Due to constrained supply, the Hynes vaccination site had only been administering 1,000 shots a day. The news Friday amounts to a sevenfold expansion on a faster timeline than previously expected. Additionally, the 6,000 additional daily doses are coming directly from the federal government, not from the state’s still-limited weekly allocations. That means the increase in vaccinations at the Hynes won’t comes at the expense of dose shipments to vaccine providers elsewhere in Massachusetts.

CIC Health, which operates the Hynes site, says it has the capacity to ramp up to nearly 9,000 daily vaccinations, given the supply.

Baker’s office says the FEMA support won’t have any effect on the appointment process; individuals seeking to get vaccinated at any of the state’s seven mass vaccination sites should preregister for an appointment on the state’s website.


White House officials said the Hynes site was picked for a number of reasons, including its location in densely populated Suffolk County, accessibility through public transit, and — most importantly — the Centers for Disease Control and Prevention’s Social Vulnerability Index, which estimates which communities are likely to need the most help following a hazardous event, based on socioeconomic status, household composition, minority status, languages, and access to transportation.

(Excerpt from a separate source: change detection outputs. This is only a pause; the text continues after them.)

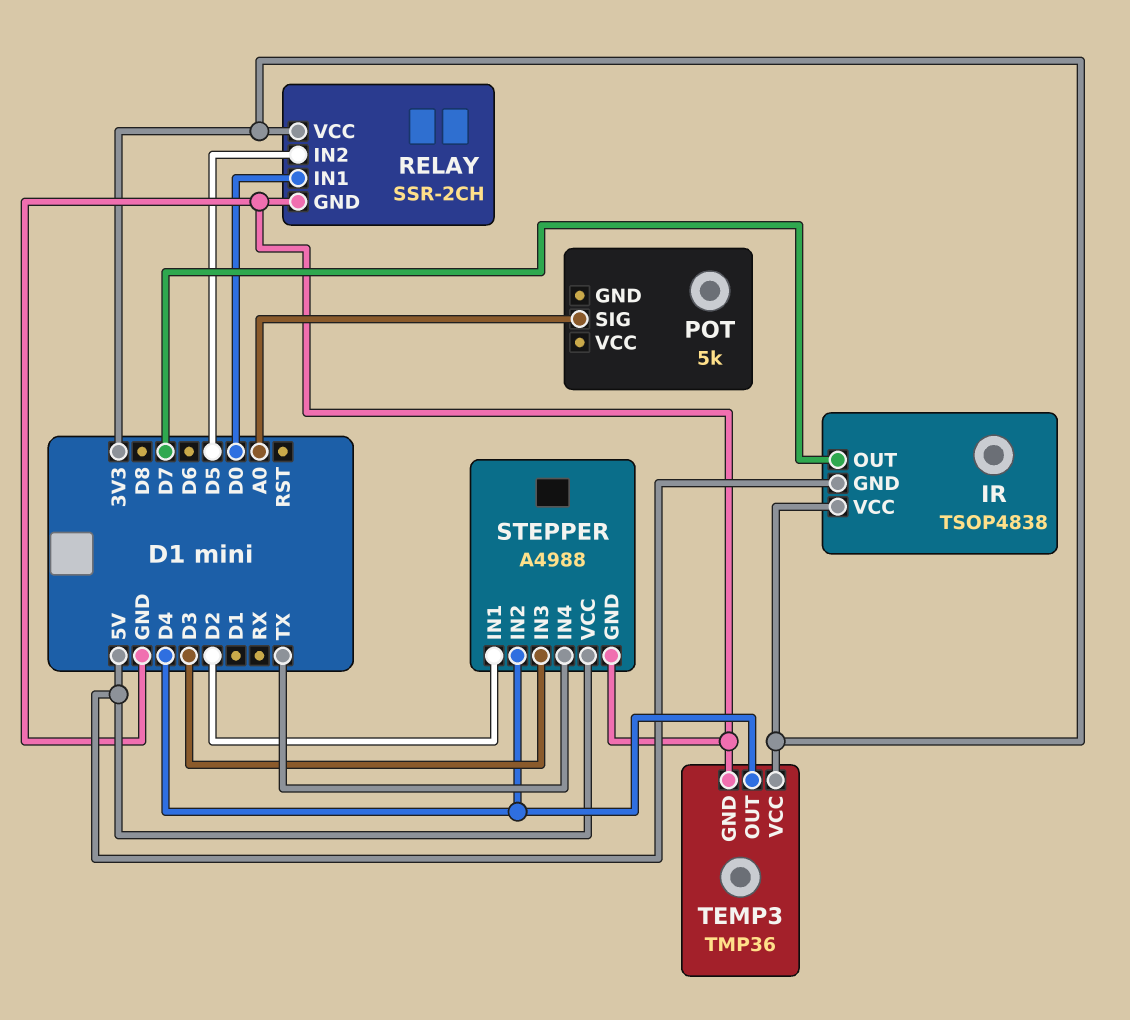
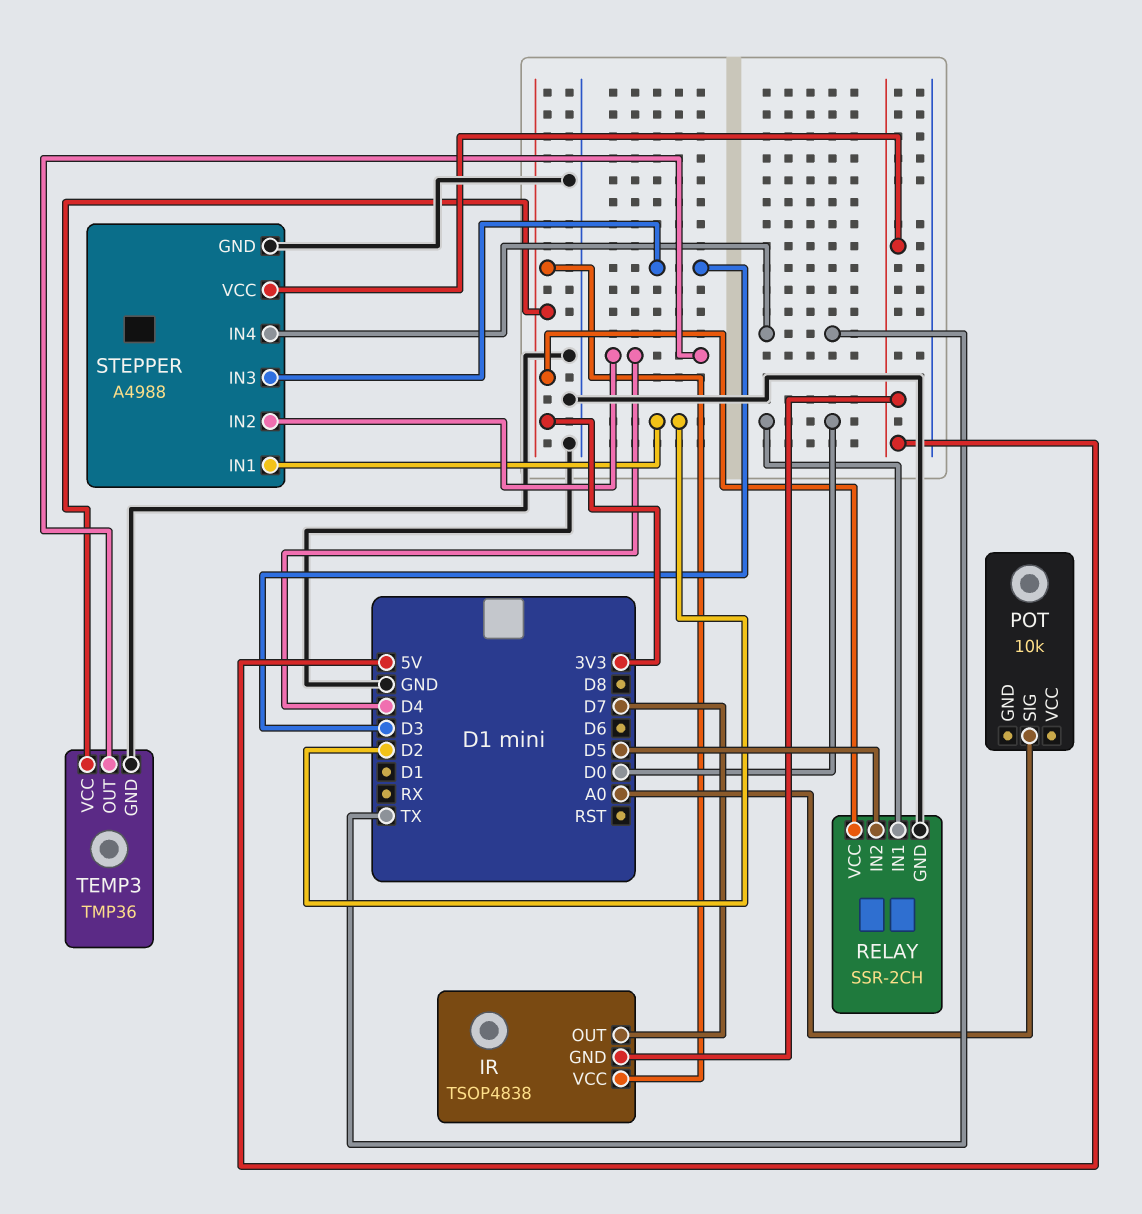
POT: 5k -> 10k

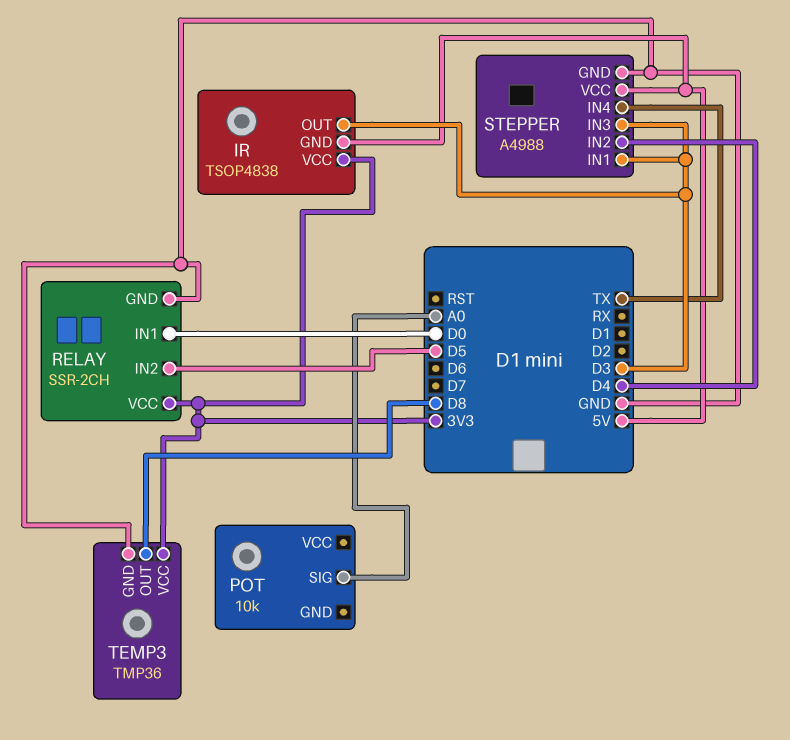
IR pin OUT: D7 -> D3
STEPPER pin IN1: D2 -> D3
TEMP3 pin OUT: D4 -> D8

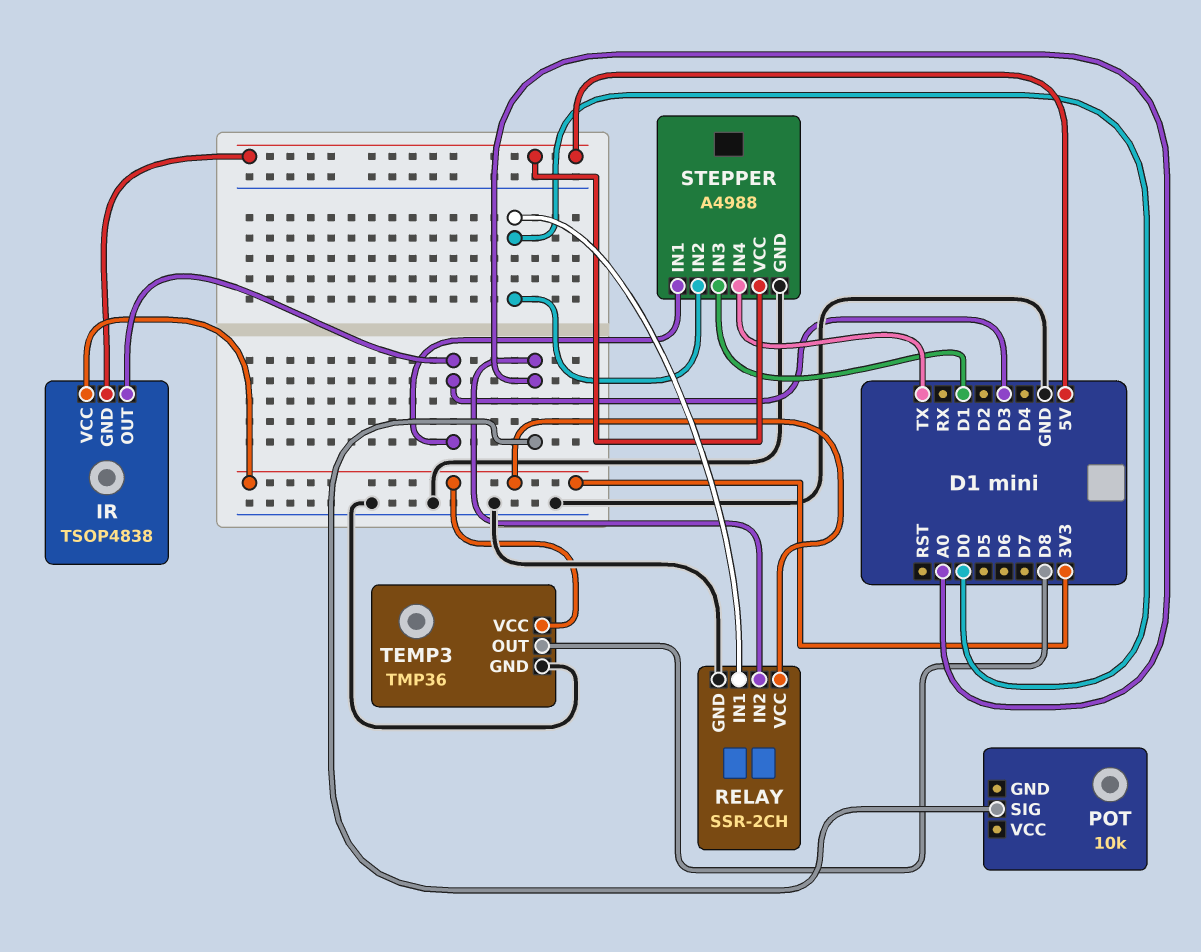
RELAY pin IN2: D5 -> A0
STEPPER pin IN2: D4 -> D0
STEPPER pin IN3: D3 -> D1

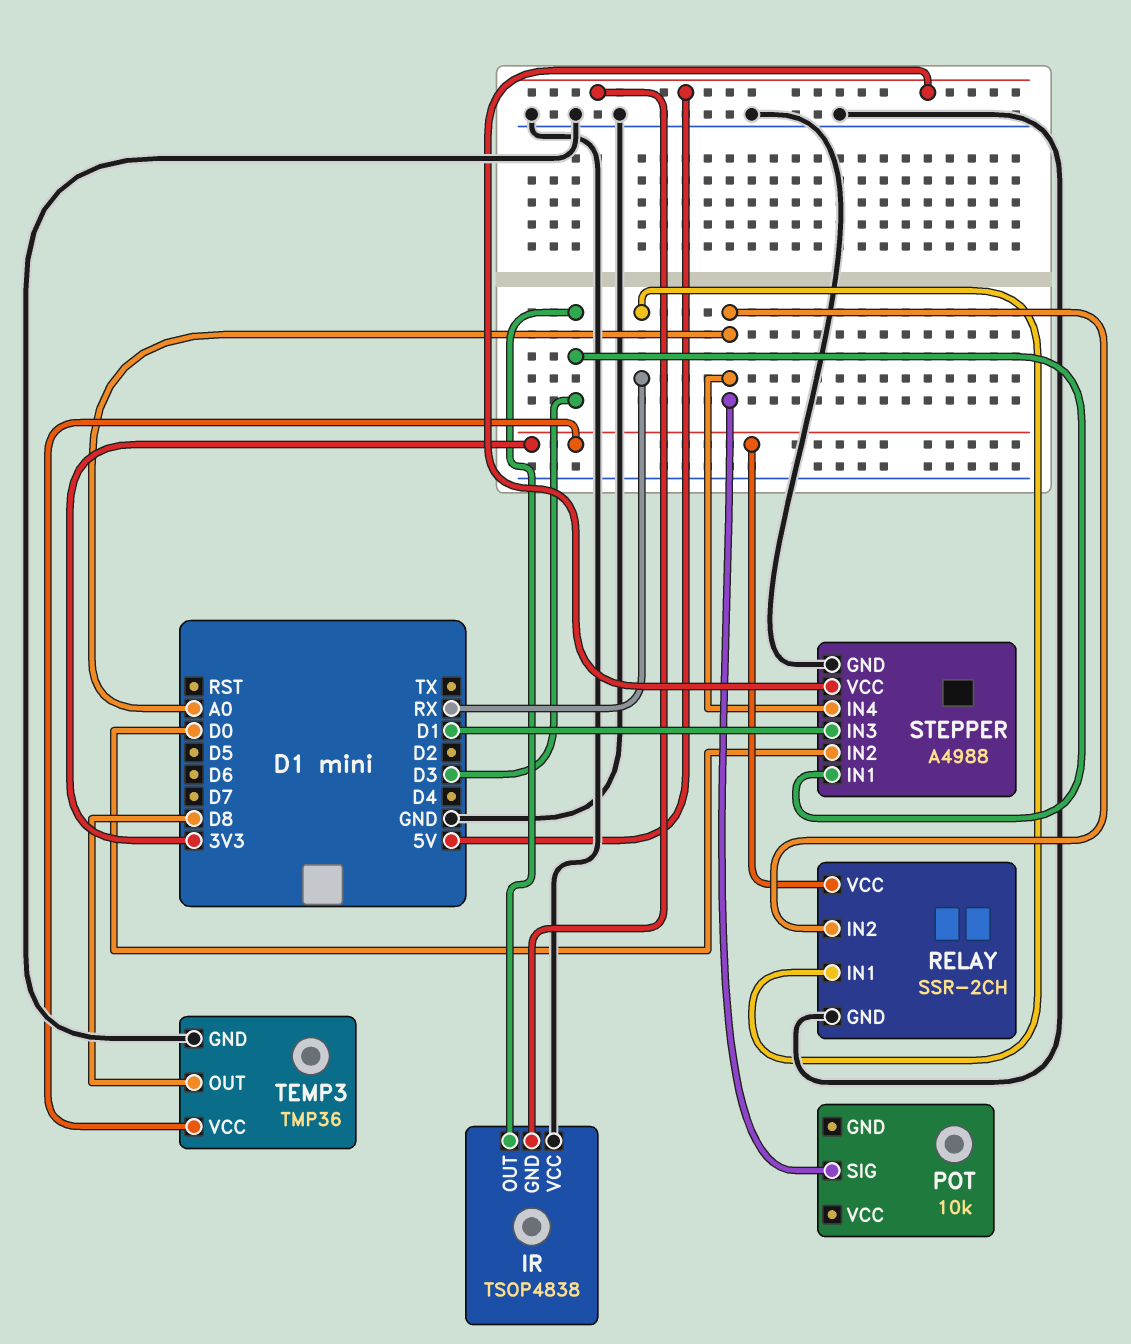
IR pin VCC: 3V3 -> GND
RELAY pin IN1: D0 -> RX
STEPPER pin IN4: TX -> A0

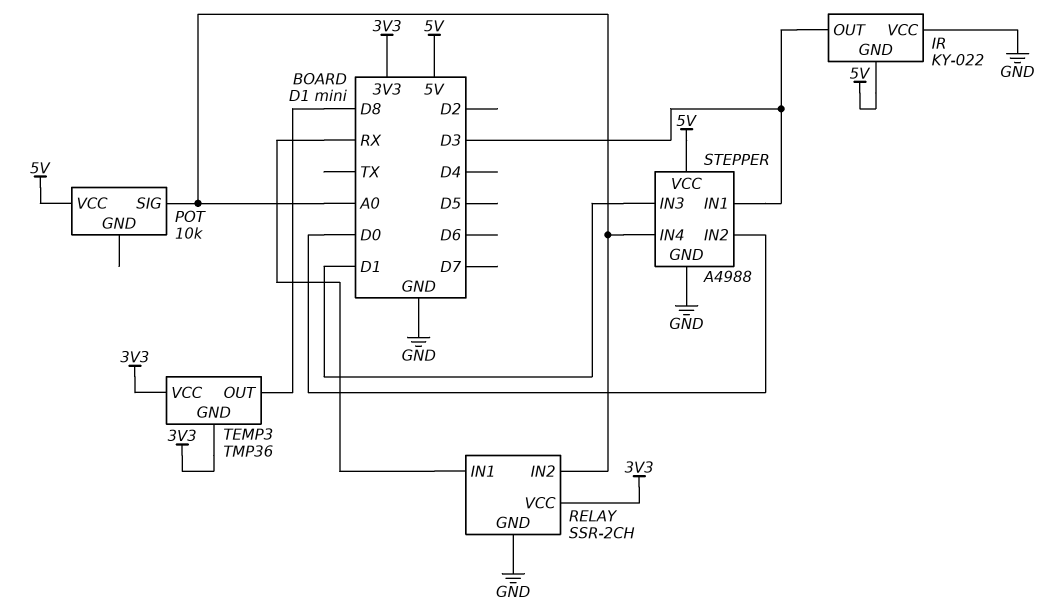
IR: TSOP4838 -> KY-022
POT pin VCC: none -> 5V
TEMP3 pin GND: GND -> 3V3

Officials noted that they also expect the site to draw eligible residents from Essex and Bristol County. Baker’s administration said that free parking will be available for those who choose to drive.

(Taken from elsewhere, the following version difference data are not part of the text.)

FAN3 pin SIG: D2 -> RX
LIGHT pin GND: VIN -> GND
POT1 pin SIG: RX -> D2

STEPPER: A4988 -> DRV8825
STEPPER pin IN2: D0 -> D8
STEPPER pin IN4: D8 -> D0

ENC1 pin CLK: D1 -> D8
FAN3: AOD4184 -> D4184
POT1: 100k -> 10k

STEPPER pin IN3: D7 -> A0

Baker’s office said the state will also coordinate additional community outreach to assist vulnerable residents with signups, and a portion of the newly allocated federal doses will be designated for mobile vaccination programs in Chelsea, Revere, and Boston.


President Joe Biden’s administration said FEMA is also deploying at least 10 federal staffers to Massachusetts. According to Baker’s office, both the federal team and state officials will provide help to CIC Health operating the Hynes site for eight weeks. FEMA and its federal partners will also provide support through operations, logistics, and vaccine allocations, state officials said.

The support comes as state officials expect a significant boost in vaccine supply in the coming weeks, as part of Biden’s vow to make enough doses available for every American adult by the end of May. Massachusetts is set to open vaccination eligibility to all residents over the age of 16 on April 19.


“Massachusetts is a national leader for vaccines, and this additional support from the federal government will help to increase access and availability to some of our most disproportionately impacted communities,” Baker said in a statement Friday. “We are grateful for the support from the Biden-Harris Administration for selecting Massachusetts to host one of these sites and for the support of our congressional delegation in applying for this program.”

Sen. Elizabeth Warren said separately Friday that she was delighted by the news.

“This program will provide the necessary resources and support to complement the ongoing efforts by the Commonwealth to prioritize disproportionately impacted communities that have greatly suffered from the COVID-19 pandemic,” Warren said.